Purpose: To review the evidence about screening for vitamin D deficiency in adults.
Data Sources: MEDLINE, Embase, the Cochrane Library, trial registries, and other sources through March 12, 2020; bibliographies from retrieved articles, outside experts, and surveillance of the literature through November 30, 2020.
Study Selection: Two investigators independently selected studies using a priori inclusion and exclusion criteria. We selected randomized, controlled trials (RCTs) that evaluated the benefits or harms of screening or treatment of vitamin D deficiency in adults; observational studies were also eligible for selection if they reported eligible harms. For treatment, we selected studies for which at least 90 percent of the population had serum vitamin D levels less than 30 ng/ml. We excluded studies with poor methodological quality and studies conducted in developing countries.
Data Extraction and Analysis: One investigator extracted data and a second checked accuracy. Two reviewers independently rated methodological quality for all included studies using predefined criteria. When at least three similar studies were available, meta-analyses were conducted.
Data Synthesis: We did not identify any studies directly evaluating health benefits or harms of screening. We included 46 studies (45 RCTs and 1 nested case-control study within a RCT) that evaluated various doses, frequency, and duration of treatment with vitamin D (with or without calcium). We assessed 13 studies as good quality; the rest were fair quality.
Twenty-six RCTs and one nested case-control study reported on the effectiveness of treatment on health outcomes; half enrolled or reported on participants with serum vitamin D levels less than 20 ng/ml. Overall, the evidence suggests treatment with vitamin D (with or without calcium) had no effect on most health outcomes, though the evidence is limited for some outcomes. Among community-dwelling populations, treatment had no effect on mortality (pooled absolute risk difference [ARD] 0.3% [95% confidence interval [CI], −0.6% to 1.1%]; 8 RCTs), fractures (pooled ARD −0.3% [95% CI, −2.1% to 1.6%]; 6 RCTs), incidence of diabetes (pooled ARD 0.1% [95% CI, −1.3% to 1.6%]; 5 RCTs), incidence of cardiovascular disease (2 RCTs, relative risk 1.00 [95% CI, 0.74 to 1.35] and 1.09 [95% CI, 0.68 to 1.76]), incidence of cancer (2 RCTs, hazard ratio 0.97 [95% CI, 0.68 to 1.39] and 1.01 [95% CI, 0.65 to 1.58] , or depression (3 RCTs, various measures reported). The evidence for the impact of treatment on falls was inconclusive. The pooled ARD for incidence of participants with one or more falls was −4.3% (95% CI, −11.6% to 2.9%; 6 RCTs), and the pooled incidence rate difference for the total number of falls per group was −0.10 (95% CI, −0.19 to −0.002). The evidence was mixed for the impact of treatment on physical functioning (2 RCTs) and limited for the impact on infection (1 RCT).
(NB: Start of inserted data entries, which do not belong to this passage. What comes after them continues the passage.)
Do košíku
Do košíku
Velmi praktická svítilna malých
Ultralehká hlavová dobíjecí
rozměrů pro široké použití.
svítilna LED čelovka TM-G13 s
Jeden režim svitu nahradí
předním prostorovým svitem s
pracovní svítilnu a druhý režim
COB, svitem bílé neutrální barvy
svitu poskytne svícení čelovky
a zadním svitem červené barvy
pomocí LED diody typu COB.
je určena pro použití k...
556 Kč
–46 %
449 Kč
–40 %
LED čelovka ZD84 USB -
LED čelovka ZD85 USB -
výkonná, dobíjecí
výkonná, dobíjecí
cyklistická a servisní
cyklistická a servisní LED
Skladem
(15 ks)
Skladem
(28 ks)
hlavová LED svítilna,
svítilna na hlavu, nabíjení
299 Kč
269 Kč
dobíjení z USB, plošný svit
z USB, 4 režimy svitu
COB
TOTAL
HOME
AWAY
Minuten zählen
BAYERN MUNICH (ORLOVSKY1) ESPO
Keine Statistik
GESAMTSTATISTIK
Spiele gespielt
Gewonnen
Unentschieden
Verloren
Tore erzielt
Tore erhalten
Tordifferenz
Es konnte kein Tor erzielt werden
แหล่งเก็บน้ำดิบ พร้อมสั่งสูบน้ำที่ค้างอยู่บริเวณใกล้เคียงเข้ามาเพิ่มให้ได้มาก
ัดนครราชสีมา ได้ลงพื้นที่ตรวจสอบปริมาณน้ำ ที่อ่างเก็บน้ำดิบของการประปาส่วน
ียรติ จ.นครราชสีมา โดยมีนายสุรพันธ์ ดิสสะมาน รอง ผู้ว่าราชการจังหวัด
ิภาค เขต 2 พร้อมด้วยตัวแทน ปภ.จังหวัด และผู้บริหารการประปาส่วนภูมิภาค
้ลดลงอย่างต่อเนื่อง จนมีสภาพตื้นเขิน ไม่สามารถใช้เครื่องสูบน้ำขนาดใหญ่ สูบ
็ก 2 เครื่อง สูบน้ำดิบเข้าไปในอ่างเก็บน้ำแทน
The incidence of total adverse events, serious adverse events, discontinuations due to adverse events, kidney stones, and other harms was similar between active treatment and control groups.
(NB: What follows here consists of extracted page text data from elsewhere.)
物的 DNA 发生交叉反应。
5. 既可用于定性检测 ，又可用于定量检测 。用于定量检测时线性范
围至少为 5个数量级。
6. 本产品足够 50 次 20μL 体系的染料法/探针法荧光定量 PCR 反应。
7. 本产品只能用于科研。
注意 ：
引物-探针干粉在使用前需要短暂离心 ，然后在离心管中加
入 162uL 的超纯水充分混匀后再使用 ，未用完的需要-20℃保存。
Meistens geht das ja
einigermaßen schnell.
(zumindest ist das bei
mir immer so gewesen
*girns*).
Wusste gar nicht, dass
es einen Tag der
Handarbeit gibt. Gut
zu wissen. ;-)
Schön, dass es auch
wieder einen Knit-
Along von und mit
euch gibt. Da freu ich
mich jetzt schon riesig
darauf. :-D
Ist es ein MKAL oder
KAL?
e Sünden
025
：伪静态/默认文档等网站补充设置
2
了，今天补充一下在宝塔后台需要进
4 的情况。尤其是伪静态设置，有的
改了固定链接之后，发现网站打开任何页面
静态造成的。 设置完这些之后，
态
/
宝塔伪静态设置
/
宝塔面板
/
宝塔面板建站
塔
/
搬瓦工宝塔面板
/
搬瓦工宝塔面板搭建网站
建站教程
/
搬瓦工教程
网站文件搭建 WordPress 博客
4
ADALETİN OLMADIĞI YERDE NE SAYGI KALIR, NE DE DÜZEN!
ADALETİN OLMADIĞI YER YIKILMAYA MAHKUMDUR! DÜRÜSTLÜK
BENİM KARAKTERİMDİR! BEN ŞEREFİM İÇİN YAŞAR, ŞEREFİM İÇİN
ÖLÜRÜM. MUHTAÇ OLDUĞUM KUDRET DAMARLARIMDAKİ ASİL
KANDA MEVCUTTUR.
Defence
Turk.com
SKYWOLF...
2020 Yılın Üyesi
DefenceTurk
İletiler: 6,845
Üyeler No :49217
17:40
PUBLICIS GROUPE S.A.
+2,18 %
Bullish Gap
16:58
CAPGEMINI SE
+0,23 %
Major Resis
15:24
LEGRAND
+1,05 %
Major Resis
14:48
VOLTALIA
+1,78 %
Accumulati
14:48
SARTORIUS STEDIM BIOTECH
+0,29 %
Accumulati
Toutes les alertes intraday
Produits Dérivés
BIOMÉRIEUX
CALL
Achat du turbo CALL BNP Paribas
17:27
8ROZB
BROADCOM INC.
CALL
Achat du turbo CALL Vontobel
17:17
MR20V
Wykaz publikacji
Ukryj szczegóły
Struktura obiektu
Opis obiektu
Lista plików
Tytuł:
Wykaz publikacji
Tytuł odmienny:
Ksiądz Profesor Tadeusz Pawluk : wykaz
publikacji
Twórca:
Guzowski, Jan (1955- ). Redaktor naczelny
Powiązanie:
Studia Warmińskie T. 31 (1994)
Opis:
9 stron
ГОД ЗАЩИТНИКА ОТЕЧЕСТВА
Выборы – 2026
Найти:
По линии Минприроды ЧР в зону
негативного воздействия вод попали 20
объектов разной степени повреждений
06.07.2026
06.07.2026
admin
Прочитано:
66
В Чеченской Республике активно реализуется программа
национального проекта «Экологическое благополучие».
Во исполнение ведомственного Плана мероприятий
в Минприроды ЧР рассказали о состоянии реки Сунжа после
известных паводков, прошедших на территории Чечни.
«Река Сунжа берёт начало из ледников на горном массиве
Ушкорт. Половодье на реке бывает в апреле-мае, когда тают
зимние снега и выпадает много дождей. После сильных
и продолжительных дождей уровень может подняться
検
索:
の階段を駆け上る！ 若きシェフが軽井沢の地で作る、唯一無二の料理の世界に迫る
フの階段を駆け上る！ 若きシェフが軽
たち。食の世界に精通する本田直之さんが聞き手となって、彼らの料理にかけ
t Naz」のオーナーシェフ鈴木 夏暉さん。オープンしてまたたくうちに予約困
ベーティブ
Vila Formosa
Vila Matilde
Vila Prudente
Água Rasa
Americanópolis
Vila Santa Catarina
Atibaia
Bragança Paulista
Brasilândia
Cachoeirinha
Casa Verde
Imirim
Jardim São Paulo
Limitations: Only English-language studies were included. Most studies were primarily designed to assess intermediate health outcomes; some studies were conducted in nondeficient populations but reported on subgroups with deficiency. We did not assess comparative effectiveness or harms of various doses or formulations of vitamin D or assess the impact of vitamin D treatment for specific clinical conditions.
Conclusions: No studies have evaluated the direct benefit or harms of screening for vitamin D deficiency. Among asymptomatic, community-dwelling populations with low vitamin D levels, the evidence suggests that treatment with vitamin D (with or without calcium) has no effect on mortality or the incidence of fractures, falls, depression, diabetes, cardiovascular disease, cancer, or adverse events. The evidence is inconclusive about the impact of treatment on physical functioning and infection.